The Employment Situation in May
Posted by Alan B. Krueger on June 1, 2012 at 9:34AM EDT
Problems in the job market were long in the making and will not be solved overnight. The economy lost jobs for 25 straight months beginning in February 2008, and over 8 million jobs were lost as a result of the Great Recession. We are still fighting back from the worst economic crisis since the Great Depression.
Today we learned that the economy has added private sector jobs for 27 straight months, for a total of 4.3 million payroll jobs over that period. The economy is growing but it is not growing fast enough. BLS’s establishment survey shows that private businesses added 82,000 jobs last month, and overall non-farm payroll employment rose by 69,000. The unemployment rate ticked up from 8.1% in April to 8.2% in May, according to BLS’s household survey. However, the labor force participation rate increased 0.2 percentage point to 63.8%, and employment rose by 422,000 according to the household survey.
There is much more work that remains to be done to repair the damage caused by the financial crisis and deep recession that began at the end of 2007. Just like last year at this time, our economy is facing serious headwinds, including the crisis in Europe and a spike in gas prices that hit American families’ finances over the past months. It is critical that we continue the President’s economic policies that are helping us dig our way out of the deep hole that was caused by the severe recession.

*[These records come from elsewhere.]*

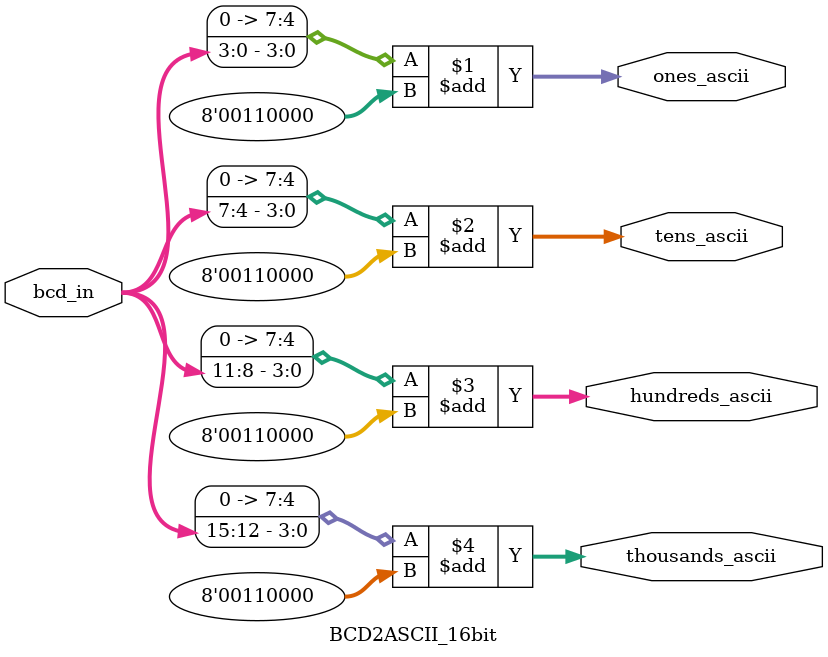
<source format=v>
`timescale 1ns / 1ps


module BCD2ASCII_16bit(
    input [15:0] bcd_in,
    output [7:0] ones_ascii, tens_ascii, hundreds_ascii, thousands_ascii
    );
                
    //Offsets a value to the ASCII hex character for a '0' (0x30)
    //Meant to be added to individual BCD digits to shift to correct ASCII representation
    //  for numbers 0 - 9
    parameter ASCII_OFFSET = 8'h30;


	assign ones_ascii 		= {4'h0, bcd_in[3:0]}	+ ASCII_OFFSET;
	assign tens_ascii       = {4'h0, bcd_in[7:4]}	+ ASCII_OFFSET;
    assign hundreds_ascii   = {4'h0, bcd_in[11:8]}	+ ASCII_OFFSET;
    assign thousands_ascii  = {4'h0, bcd_in[15:12]}	+ ASCII_OFFSET; 
    
endmodule

</source>
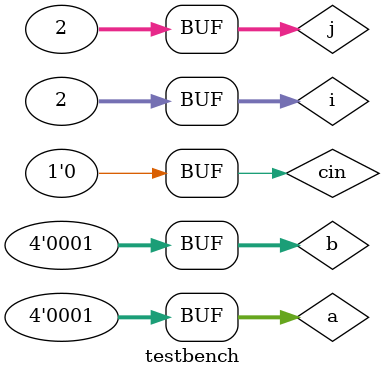
<source format=v>
module ripple_adder_4bit_dataflow(
    input [3:0]a,
    input [3:0]b,
	input carry_in,
    output [3:0] sum,  
    output carry_out
    );
    
    // Internal nets used to connect all 4 modules
    wire [2:0] c;
    
    // Instantiate 4 Dataflow adders
    full_adder_dataflow FA_DFLOW_0(
      .a(a[0]), 
      .b(b[0]),
      .carry_in(carry_in),
      .sum(sum[0]),  
      .carry_out(c[0])
    );
    
    full_adder_dataflow FA_DFLOW_1(
      .a(a[1]), 
      .b(b[1]),
      .carry_in(c[0]),
      .sum(sum[1]),  
      .carry_out(c[1])
    );
  
    full_adder_dataflow FA_DFLOW_2(
      .a(a[2]), 
      .b(b[2]),
      .carry_in(c[1]),
      .sum(sum[2]),  
      .carry_out(c[2])
    );
  
    full_adder_dataflow FA_DFLOW_3(
      .a(a[3]), 
      .b(b[3]),
      .carry_in(c[2]),
      .sum(sum[3]),  
      .carry_out(carry_out)
    );
  
endmodule


module full_adder_dataflow(
    input a,     // always wire
    input b,
	input carry_in,
    output sum,  // default wire but can be changed to reg
    output carry_out
    );
  
    // Declare nets to connect the half adders
    wire sum1;
    wire and1;
    wire and2;	
	
	// Implement the circuit using Dataflow style
    assign sum1 = a ^ b;
    assign and1 = sum1 & carry_in;
    assign and2 = a & b;
    
    assign sum  = sum1 ^ carry_in;
    assign carry_out  = and1 | and2;
  
endmodule



module testbench();
  
    // Declare variables and nets for module ports
    reg [3:0] a;
    reg [3:0] b;
    reg cin;
    wire [3:0]sum;
    wire cout; 
  
    integer i, j; // used for verification
    
    // Instantiate the module
    ripple_adder_4bit_dataflow RIPPLE_ADD_4BIT(
        .a(a),
        .b(b),
        .carry_in(cin),
        .sum(sum),
        .carry_out(cout)
        );
  
    // Generate stimulus and monitor module ports
    initial begin
      $monitor("a=%b, b=%b, carry_in=%0b, sum=%0d, carry_out=%b", a, b, cin, sum, cout);
    end  
  
    initial begin
        #1; a = 4'b0000; b = 4'b0000; cin = 0;
        #1; a = 4'b0000; b = 4'b0000; cin = 1;
        #1; a = 4'b0001; b = 4'b0001; cin = 0;
        #1; a = 4'b0001; b = 4'b0001; cin = 1;
        #1; a = 4'd3;    b = 4'd6;    cin = 0;
        // Change the values of a and b and observe the effects
      
        for (i=0; i<2; i=i+1) begin
            for (j=0; j<2; j=j+1) begin
                #1 a = i; b = j; cin = 0;
            end
        end
        // Change the loops limits observe the effects

    end
  
endmodule
</source>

In the American Jobs Act and in the State of the Union Address, the President put forward a number of proposals to create jobs and strengthen the economy, including proposals that would put teachers back in the classroom and cops on the beat, and put our nation’s construction workers back on the job rebuilding our nation’s infrastructure. The President has also proposed a “To-Do List” of actions that Congress should take to create jobs and help restore middle-class security. This includes eliminating tax incentives to ship jobs overseas, cutting red tape so responsible homeowners can refinance, giving small businesses that increase employment or wages a 10 percent income tax credit, investing in affordable clean energy, and helping returning veterans find work. The President is in Minneapolis today to announce a new executive action that will establish private sector partnerships to help military service members acquire recognized occupational credentials—as welders, as machinists, and ultimately in a broader range of occupations. These partnerships will help service members find private sector jobs once they leave the military, and they will help firms in manufacturing and other industries that need workers to fill their vacant positions.
Manufacturing employment continues to expand and manufacturers added 12,000 jobs in May. After losing millions of good manufacturing jobs in the years before and during the recession, the economy has added 495,000 manufacturing jobs since January 2010--the strongest growth for any 28-month period since April 1995. To continue the revival in manufacturing jobs and output, the President has proposed tax incentives for manufacturers, enhanced training for the workforce, and measures to create manufacturing hubs and encourage the growing trend of insourcing.
Other sectors with net job increases included education and health services (+46,000), transportation and warehousing (+35,600), wholesale trade (+15,900), and temporary help services (+9,200). Construction lost 28,000 jobs, accounting services lost 14,000 jobs, government lost 13,000 jobs, and leisure and hospitality lost 9,000 jobs. State and local governments shed 8,000 jobs, mostly in education.
As the Administration stresses every month, the monthly employment and unemployment figures can be volatile, and employment estimates can be subject to substantial revision. Therefore, it is important not to read too much into any one monthly report and it is helpful to consider each report in the context of other data that are becoming available.